Instructions to follow: What lines in the data hold the string "несет"? Show them.

Items listed in a dataset:
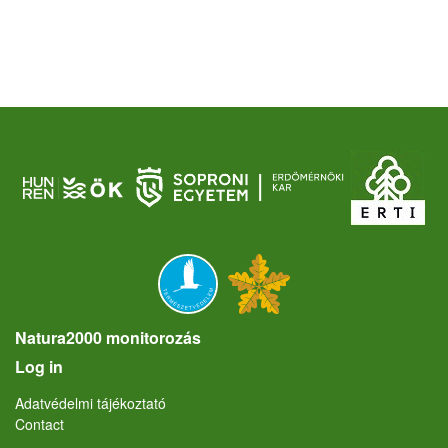
Natura2000 monitorozás
User account menu
Log in
Lábléc
Adatvédelmi tájékoztató
Contact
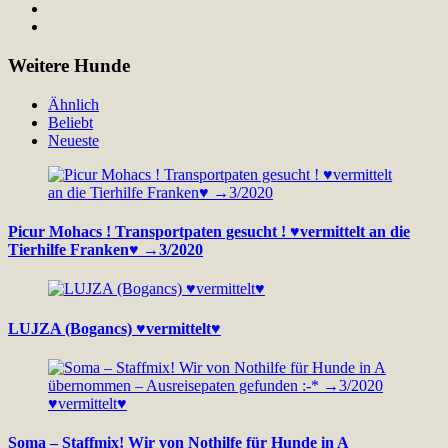
Weitere Hunde
Ähnlich
Beliebt
Neueste
Picur Mohacs ! Transportpaten gesucht ! ♥vermittelt an die
Tierhilfe Franken♥ →3/2020
LUJZA (Bogancs) ♥vermittelt♥
Soma – Staffmix! Wir von Nothilfe für Hunde in A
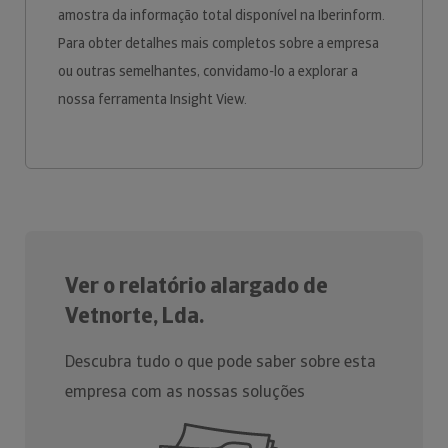
amostra da informação total disponível na Iberinform.
Para obter detalhes mais completos sobre a empresa
ou outras semelhantes, convidamo-lo a explorar a
nossa ferramenta Insight View.
Ver o relatório alargado de
Vetnorte, Lda.
Descubra tudo o que pode saber sobre esta
empresa com as nossas soluções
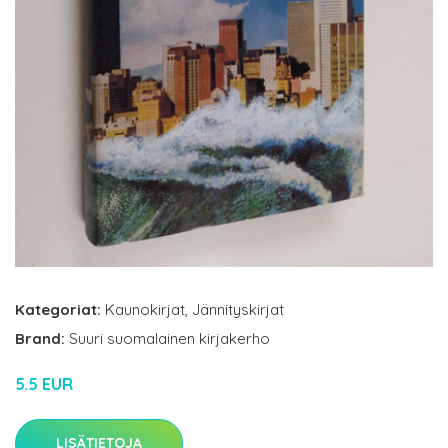
Kategoriat:
Kaunokirjat
,
Jännityskirjat
Brand:
Suuri suomalainen kirjakerho
5.5 EUR
LISÄTIETOJA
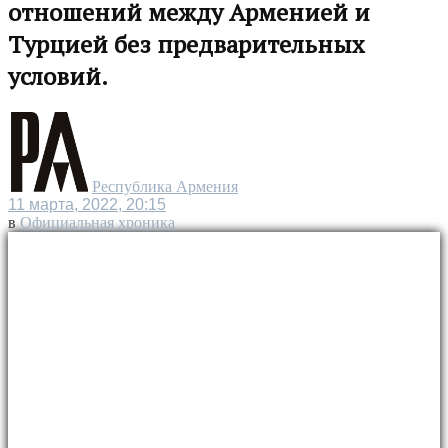
отношений между Арменией и
Турцией без предварительных
условий.
Республика Армения
11 марта, 2022, 20:15
в
Официальная хроника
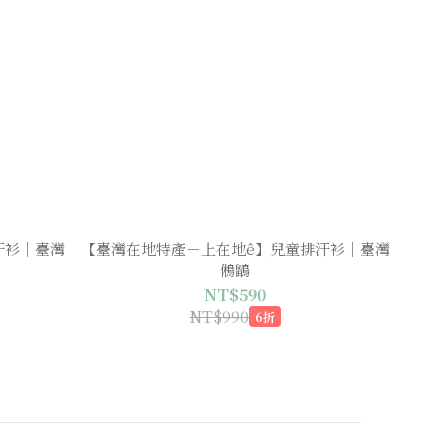
汗衫｜臺灣
【臺灣在地特產－上在地ê】兒童排汗衫｜臺灣
鵂鶹
NT$590
NT$990
6折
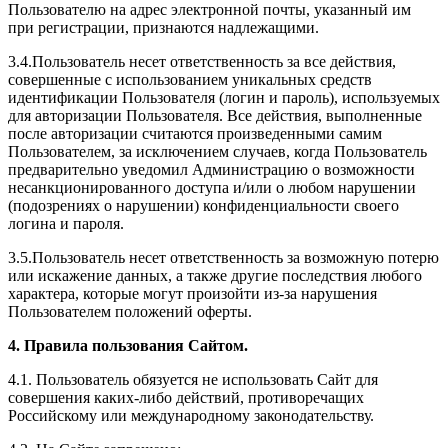
Пользователю на адрес электронной почты, указанный им
при регистрации, признаются надлежащими.
3.4.Пользователь несет ответственность за все действия,
совершенные с использованием уникальных средств
идентификации Пользователя (логин и пароль), используемых
для авторизации Пользователя. Все действия, выполненные
после авторизации считаются произведенными самим
Пользователем, за исключением случаев, когда Пользователь
предварительно уведомил Администрацию о возможности
несанкционированного доступа и/или о любом нарушении
(подозрениях о нарушении) конфиденциальности своего
логина и пароля.
3.5.Пользователь несет ответственность за возможную потерю
или искажение данных, а также другие последствия любого
характера, которые могут произойти из-за нарушения
Пользователем положений оферты.
4. Правила пользования Сайтом.
4.1. Пользователь обязуется не использовать Сайт для
совершения каких-либо действий, противоречащих
Российскому или международному законодательству.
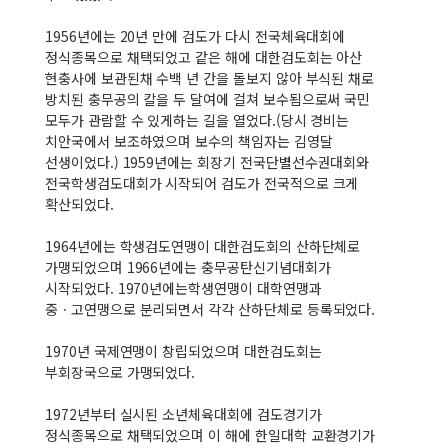
1956년에는 20년 만에 검도가 다시 전국체육대회에
정식종목으로 채택되었고 같은 해에 대한검도회는 아산
현충사에 보관된채 수백 년 간을 돌보지 않아 부식된 채로
방치된 충무공의 칼을 두 달여에 걸쳐 보수됨으로써 국민
모두가 관람할 수 있게하는 길을 열었다.(당시 경비는
치안국에서 보조하였으며 보수의 책임자는 김영달
선생이었다.) 1959년에는 회장기 전국단별선수권대회와
전국학생검도대회가 시작되어 검도가 전국적으로 크게
확산되었다.
1964년에는 학생검도연맹이 대한검도회의 산하단체로
가맹되었으며 1966년에는 충무공탄신기념대회가
시작되었다. 1970년에는학생연맹이 대학연맹과
중ㆍ고연맹으로 분리되면서 각각 산하단체로 등록되었다.
1970년 국제연맹이 창립되었으며 대한검도회는
부회장국으로 가맹되었다.
1972년부터 실시된 소년체육대회에 검도경기가
정식종목으로 채택되었으며 이 해에 한일대학 교환경기가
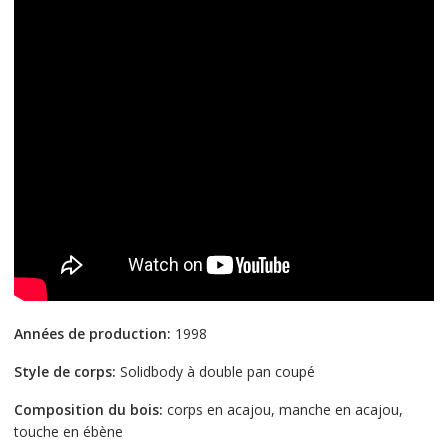
Années de production:
1998
Style de corps:
Solidbody à double pan coupé
Composition du bois:
corps en acajou, manche en acajou,
touche en ébène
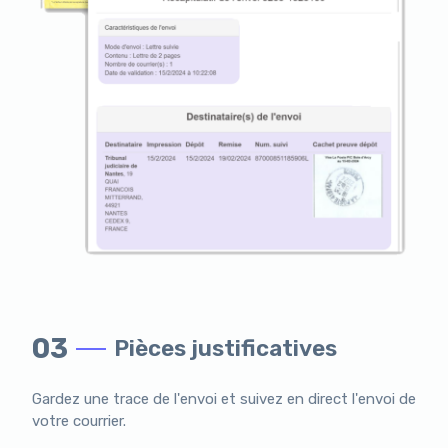
03
Pièces justificatives
Gardez une trace de l'envoi et suivez en direct l'envoi de
votre courrier.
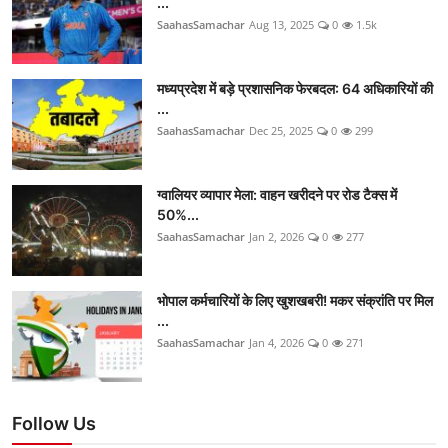
...
SaahasSamachar
Aug 13, 2025
0
1.5k
मध्यप्रदेश में बड़े प्रशासनिक फेरबदल: 64 अधिकारियों की
...
SaahasSamachar
Dec 25, 2025
0
299
ग्वालियर व्यापार मेला: वाहन खरीदने पर रोड टैक्स में
50%...
SaahasSamachar
Jan 2, 2026
0
277
भोपाल कर्मचारियों के लिए खुशखबरी! मकर संक्रांति पर मिल
...
SaahasSamachar
Jan 4, 2026
0
271
Follow Us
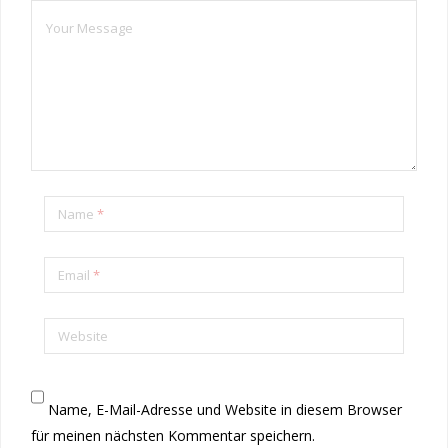
Name
*
Email
*
Website
Name, E-Mail-Adresse und Website in diesem Browser
für meinen nächsten Kommentar speichern.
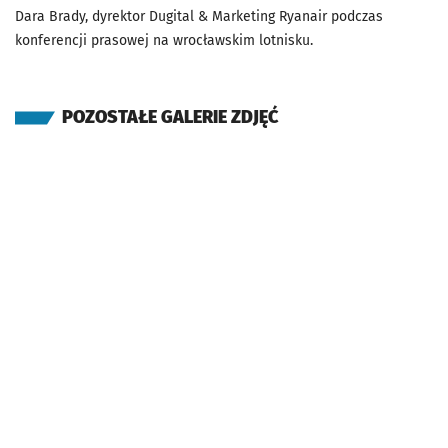
Dara Brady, dyrektor Dugital & Marketing Ryanair podczas
konferencji prasowej na wrocławskim lotnisku.
POZOSTAŁE GALERIE ZDJĘĆ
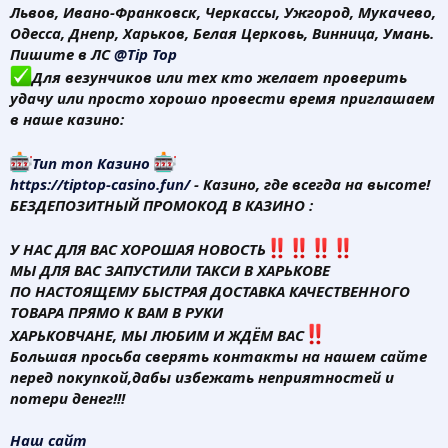
Львов, Ивано-Франковск, Черкассы, Ужгород, Мукачево,
Одесса, Днепр, Харьков, Белая Церковь, Винница, Умань.
Пишите в ЛС
@Tip Top
Для везунчиков или тех кто желает проверить
удачу или просто хорошо провести время приглашаем
в наше казино:
Тип топ Казино
https://tiptop-casino.fun/
- Казино, где всегда на высоте!
БЕЗДЕПОЗИТНЫЙ ПРОМОКОД В КАЗИНО :
У НАС ДЛЯ ВАС ХОРОШАЯ НОВОСТЬ
МЫ ДЛЯ ВАС ЗАПУСТИЛИ ТАКСИ В ХАРЬКОВЕ
ПО НАСТОЯЩЕМУ БЫСТРАЯ ДОСТАВКА КАЧЕСТВЕННОГО
ТОВАРА ПРЯМО К ВАМ В РУКИ
ХАРЬКОВЧАНЕ, МЫ ЛЮБИМ И ЖДЁМ ВАС
Большая просьба сверять контакты на нашем сайте
перед покупкой,дабы избежать неприятностей и
потери денег!!!
Наш сайт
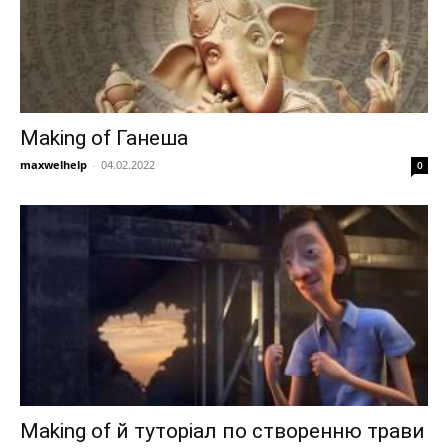
Making of Ганеша
maxwelhelp
-
04.02.2022
0
Making of й туторіал по створенню трави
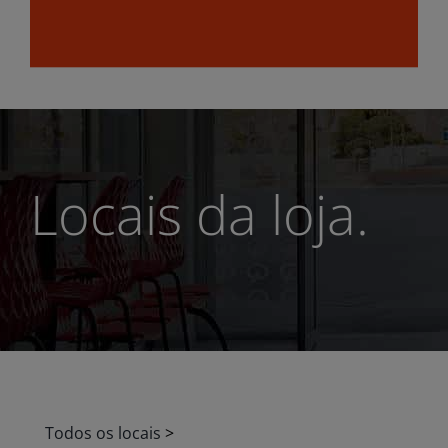
Locais da loja.
Todos os locais
>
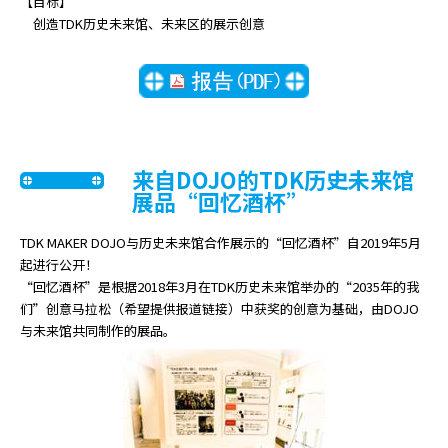
【目标】
A
创造TDK历史未来馆、未来区的展示创意
c
c
e
s
s
i
b
来自DOJO的TDK历史未来馆
i
展品“回忆酒杯”
l
i
TDK MAKER DOJO与历史未来馆合作展示的“回忆酒杯”自2019年5月
t
起进行公开！
y
“回忆酒杯”是根据2018年3月在TDK历史未来馆举办的“2035年的我
s
们”创意马拉松（希望提供报道链接）中获奖的创意为基础，由DOJO
c
与未来馆共同制作的展品。
r
e
e
n
r
e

Response below:
3.4.Пользователь несет ответственность за все действия,
3.5.Пользователь несет ответственность за возможную потерю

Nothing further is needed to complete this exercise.